Another historic structure, Daniel Burnham’s Union Station in Chicago, is faring much better. The Chicago Sun-Times reported on June 9 that the city is expected to give Jones Lang LaSalle a $58 million tax subsidy towards a planned $460 million renovation and expansion of the 1925-vintage, Beaux Arts railway building near the Sears Tower. Hilton is thought to be on board for a hotel at the complex, which will also include offices and residences and an 18-story addition to the station’s existing eight stories—true to Burnham’s original idea, the Sun-Times wrote.

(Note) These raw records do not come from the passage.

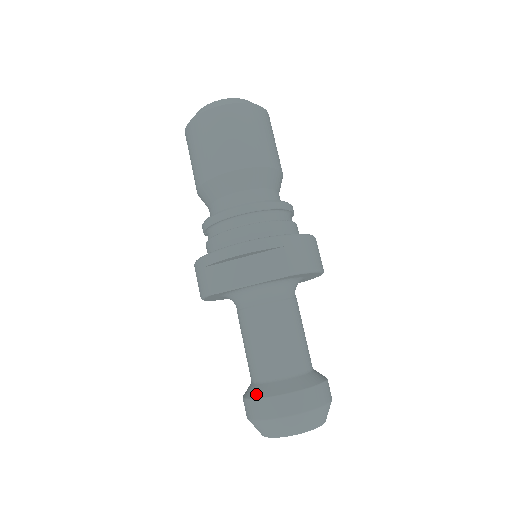
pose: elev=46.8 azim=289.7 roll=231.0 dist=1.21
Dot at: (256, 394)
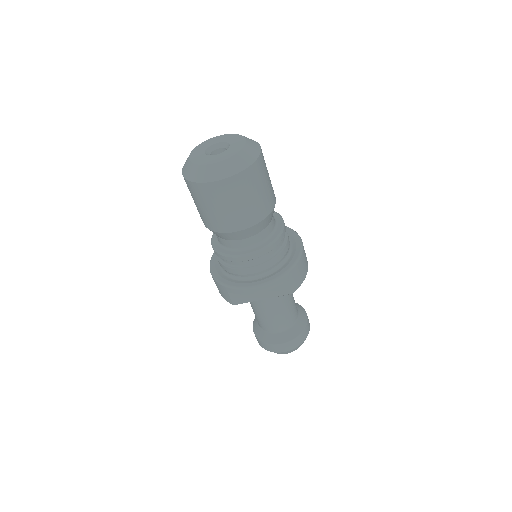
Dot at: (267, 340)
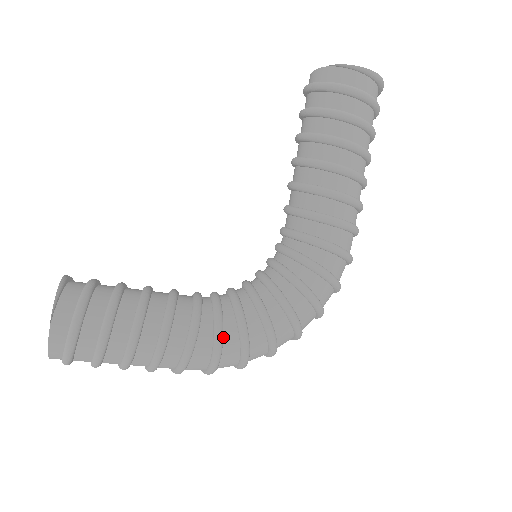
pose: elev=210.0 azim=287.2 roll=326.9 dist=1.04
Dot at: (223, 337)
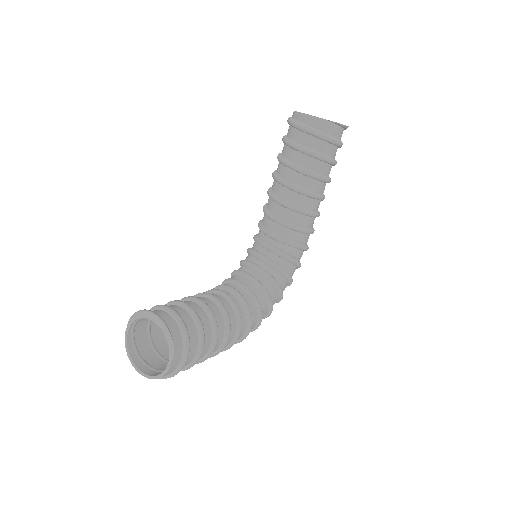
Dot at: (251, 323)
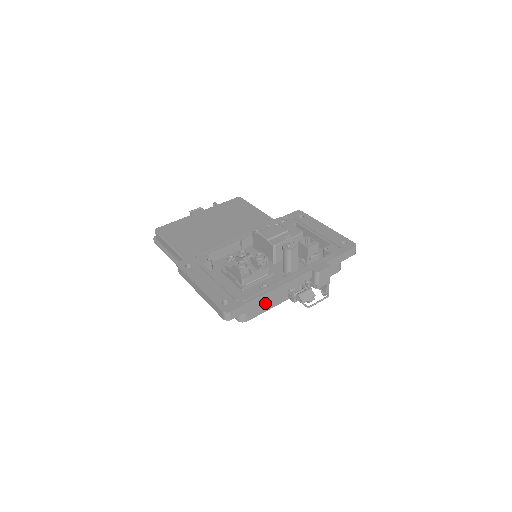
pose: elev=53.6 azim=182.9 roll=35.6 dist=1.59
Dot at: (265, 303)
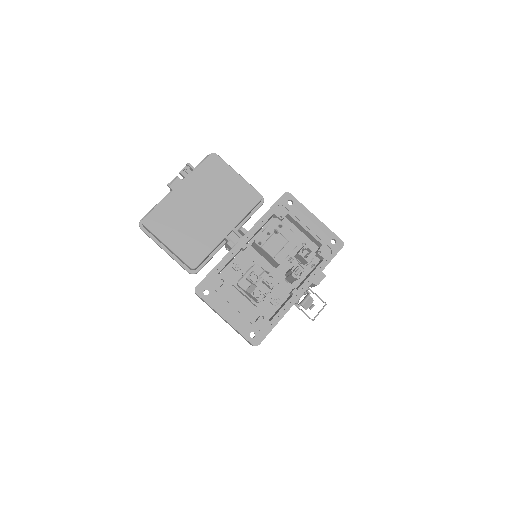
Dot at: occluded
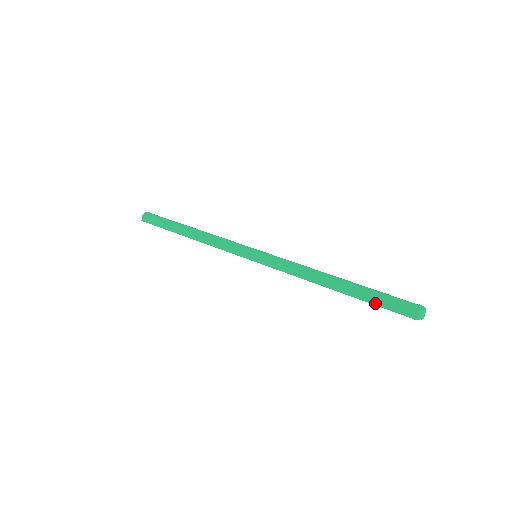
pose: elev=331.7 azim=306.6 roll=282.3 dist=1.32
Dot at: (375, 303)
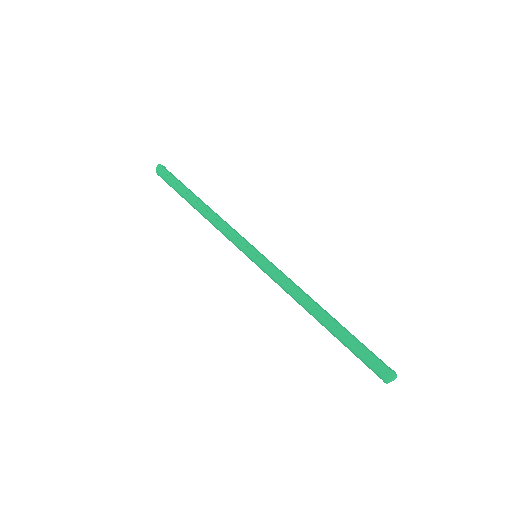
Dot at: occluded
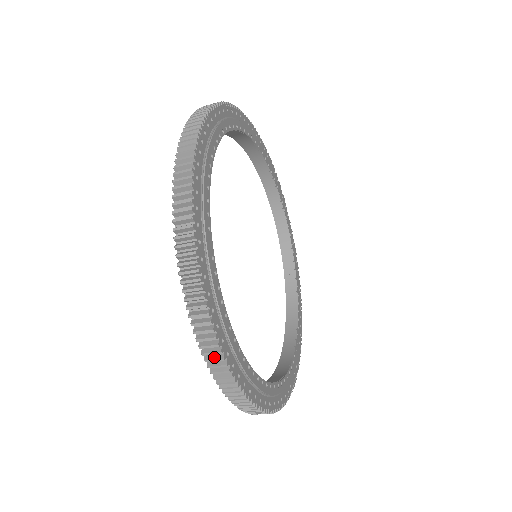
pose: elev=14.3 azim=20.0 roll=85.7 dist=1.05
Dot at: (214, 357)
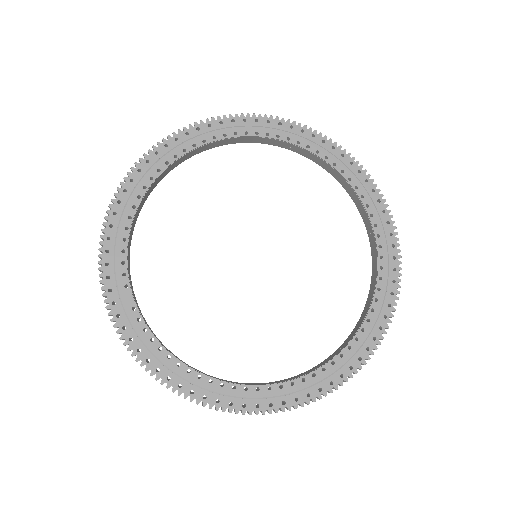
Dot at: (161, 381)
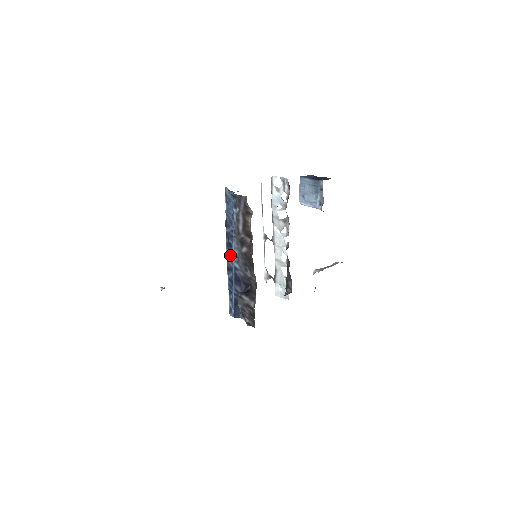
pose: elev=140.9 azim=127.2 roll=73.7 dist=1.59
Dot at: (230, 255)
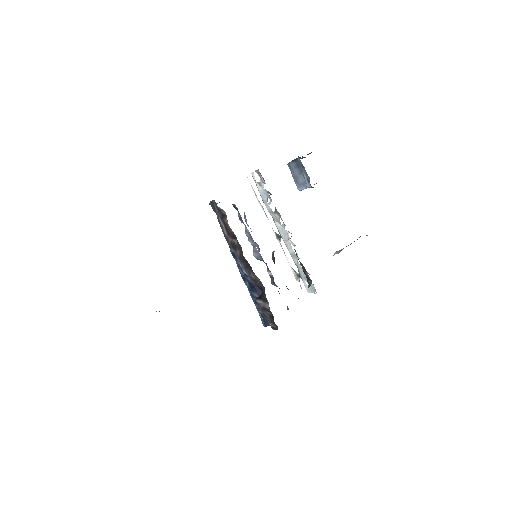
Dot at: (239, 264)
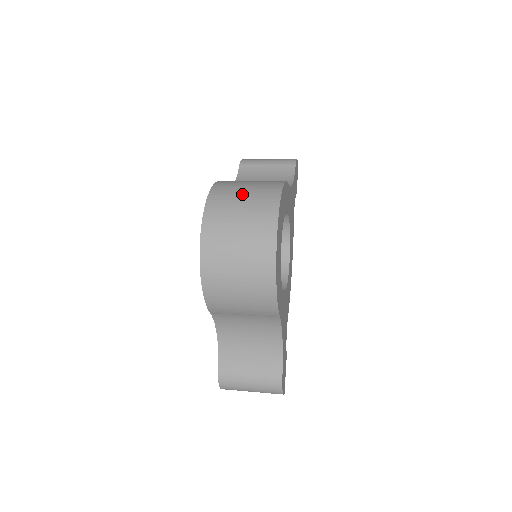
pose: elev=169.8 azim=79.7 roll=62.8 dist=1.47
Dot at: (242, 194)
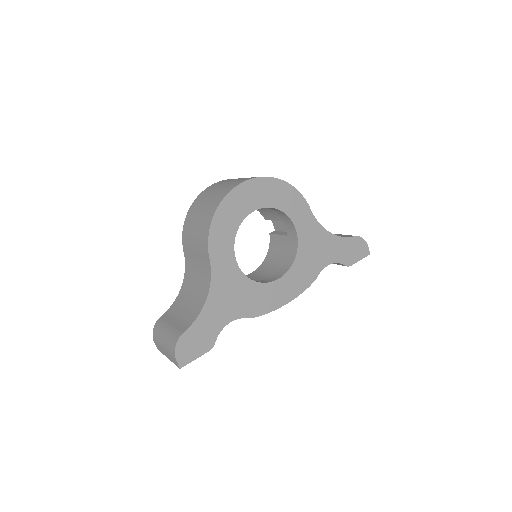
Dot at: occluded
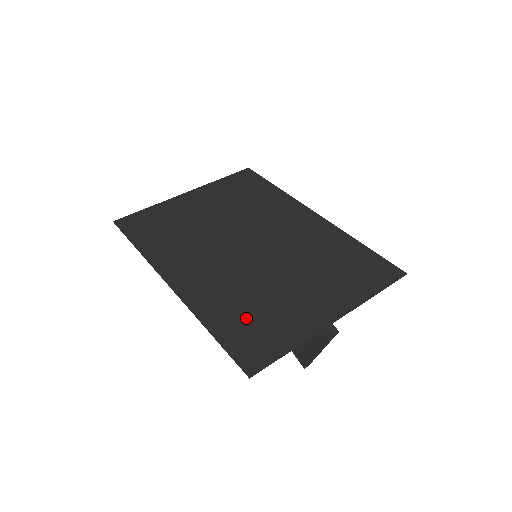
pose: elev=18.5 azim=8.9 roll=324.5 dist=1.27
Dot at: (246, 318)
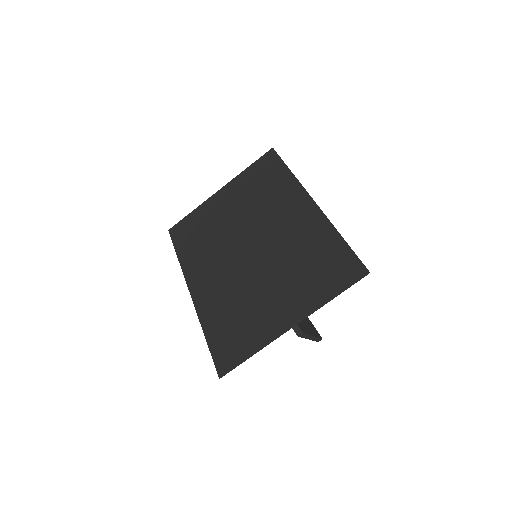
Dot at: (229, 324)
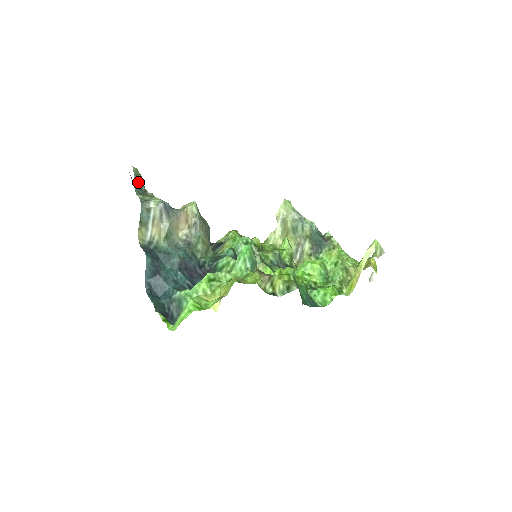
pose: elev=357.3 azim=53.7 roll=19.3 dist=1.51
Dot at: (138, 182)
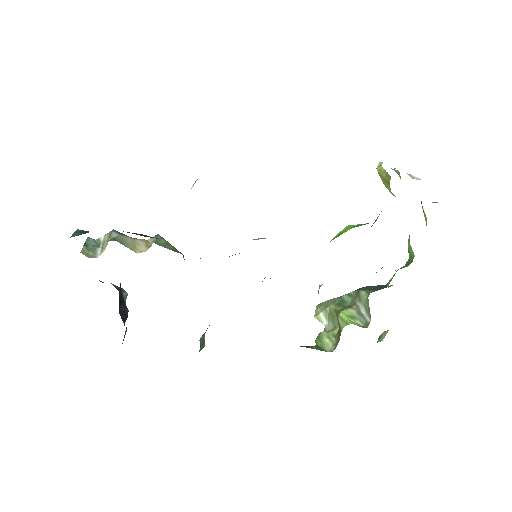
Dot at: occluded
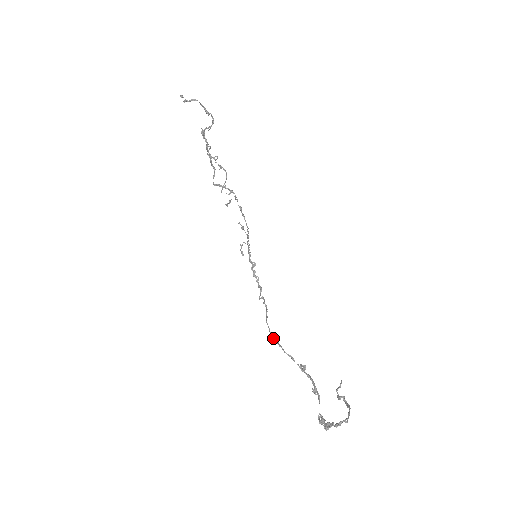
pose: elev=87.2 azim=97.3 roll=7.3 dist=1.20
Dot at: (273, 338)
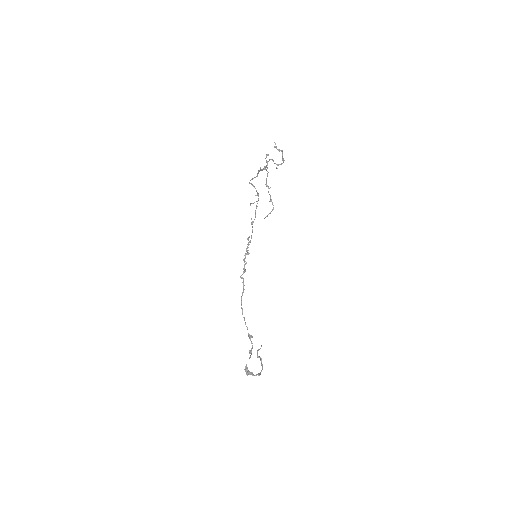
Dot at: (242, 312)
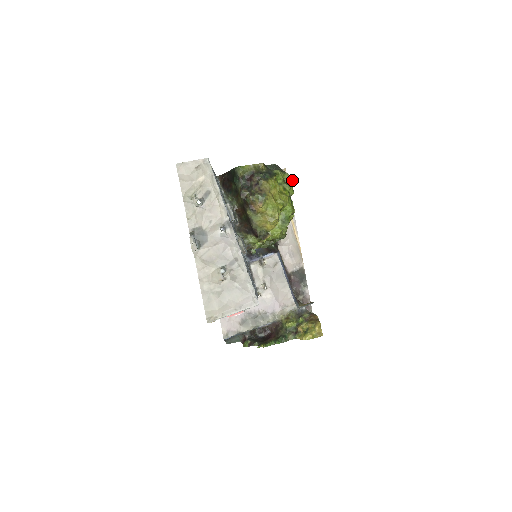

Regular readers of this news digest might be suffering from a touch of Daniel Libeskind fatigue, but you’ve got to give the starchitect his due. His latest project could be an ultra-green skyscraper in lower Manhattan. Where? All that Libeskind told New York magazine on June 12 is that it’s “one of the iconic sites of New York City. I guarantee you’ll see the Statue of Liberty from there.” Just a guess, but perhaps it’s the World Trade Center site. The answer could come as soon as today, Libeskind said. Stay tuned.
Not yet starchitect-fatigued by Libeskind? Well, here’s an item about Frank Gehry—whose patience is apparently wearing thin with Forest City Ratner, developer of the massive Grand Avenue project across the street from his Disney Concert Hall in Los Angeles. Although the project is shaping up to be “a dramatic architectural presence in its own right,” the L.A. Times reported on June 12 that Gehry has “clashed repeatedly and sometimes bitterly” with Forest City and might not return for Grand Avenue’s later phases. Already, his firm relinquished some control over the project to HKS, which will prepare the construction documents for phase I.